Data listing
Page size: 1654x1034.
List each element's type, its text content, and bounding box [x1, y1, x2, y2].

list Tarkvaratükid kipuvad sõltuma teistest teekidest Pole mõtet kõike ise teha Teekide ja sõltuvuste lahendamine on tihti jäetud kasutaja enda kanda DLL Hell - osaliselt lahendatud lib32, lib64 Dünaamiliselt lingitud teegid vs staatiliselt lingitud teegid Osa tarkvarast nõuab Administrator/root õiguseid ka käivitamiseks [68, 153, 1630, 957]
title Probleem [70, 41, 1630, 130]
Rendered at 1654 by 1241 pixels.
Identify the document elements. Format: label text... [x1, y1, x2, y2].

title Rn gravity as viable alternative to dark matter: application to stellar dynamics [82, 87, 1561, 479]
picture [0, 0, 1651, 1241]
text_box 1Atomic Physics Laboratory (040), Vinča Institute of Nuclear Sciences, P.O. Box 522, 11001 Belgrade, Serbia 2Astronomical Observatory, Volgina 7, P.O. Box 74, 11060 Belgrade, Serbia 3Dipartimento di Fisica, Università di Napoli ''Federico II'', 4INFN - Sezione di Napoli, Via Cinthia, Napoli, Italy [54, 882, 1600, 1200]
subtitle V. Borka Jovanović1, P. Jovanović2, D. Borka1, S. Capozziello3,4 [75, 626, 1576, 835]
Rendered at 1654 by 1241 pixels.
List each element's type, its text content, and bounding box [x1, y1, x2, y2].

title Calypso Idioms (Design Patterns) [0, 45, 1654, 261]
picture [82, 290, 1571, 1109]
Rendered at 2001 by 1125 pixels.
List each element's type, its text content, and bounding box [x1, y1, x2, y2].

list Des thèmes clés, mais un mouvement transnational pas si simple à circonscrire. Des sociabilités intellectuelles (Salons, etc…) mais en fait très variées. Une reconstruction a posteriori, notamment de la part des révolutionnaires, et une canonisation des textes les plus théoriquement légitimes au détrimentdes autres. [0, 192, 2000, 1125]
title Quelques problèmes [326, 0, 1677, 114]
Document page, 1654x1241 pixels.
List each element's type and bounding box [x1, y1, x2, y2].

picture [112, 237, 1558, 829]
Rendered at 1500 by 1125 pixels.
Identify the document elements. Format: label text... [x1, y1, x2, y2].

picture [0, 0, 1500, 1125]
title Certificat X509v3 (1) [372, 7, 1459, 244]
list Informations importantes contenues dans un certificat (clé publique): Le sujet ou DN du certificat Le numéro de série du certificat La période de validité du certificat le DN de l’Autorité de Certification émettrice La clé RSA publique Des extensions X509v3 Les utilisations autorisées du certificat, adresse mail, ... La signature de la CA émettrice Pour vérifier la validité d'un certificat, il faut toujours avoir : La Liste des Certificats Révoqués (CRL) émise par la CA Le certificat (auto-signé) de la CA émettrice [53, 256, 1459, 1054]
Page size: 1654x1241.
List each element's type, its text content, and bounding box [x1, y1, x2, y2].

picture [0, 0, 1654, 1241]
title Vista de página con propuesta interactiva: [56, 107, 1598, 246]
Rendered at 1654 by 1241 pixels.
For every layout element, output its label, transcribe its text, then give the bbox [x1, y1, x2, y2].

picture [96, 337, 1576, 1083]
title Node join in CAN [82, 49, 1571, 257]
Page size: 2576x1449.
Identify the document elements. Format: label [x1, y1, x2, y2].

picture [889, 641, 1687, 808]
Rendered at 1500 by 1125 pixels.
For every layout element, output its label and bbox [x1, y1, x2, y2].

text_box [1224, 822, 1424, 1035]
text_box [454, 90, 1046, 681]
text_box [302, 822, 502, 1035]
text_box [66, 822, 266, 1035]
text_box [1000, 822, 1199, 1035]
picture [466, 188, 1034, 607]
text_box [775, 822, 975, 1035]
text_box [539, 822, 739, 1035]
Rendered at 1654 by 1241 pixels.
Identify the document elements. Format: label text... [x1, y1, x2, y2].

### WORK TO DO
Write out the lines above word for word, starting with the first one and ending with the line containing "title Probleem [70, 41, 1630, 130]", including that line.

### RESPONSE FOR THIS EXERCISE
Page size: 1654x1034.
List each element's type, its text content, and bounding box [x1, y1, x2, y2].

list Tarkvaratükid kipuvad sõltuma teistest teekidest Pole mõtet kõike ise teha Teekide ja sõltuvuste lahendamine on tihti jäetud kasutaja enda kanda DLL Hell - osaliselt lahendatud lib32, lib64 Dünaamiliselt lingitud teegid vs staatiliselt lingitud teegid Osa tarkvarast nõuab Administrator/root õiguseid ka käivitamiseks [68, 153, 1630, 957]
title Probleem [70, 41, 1630, 130]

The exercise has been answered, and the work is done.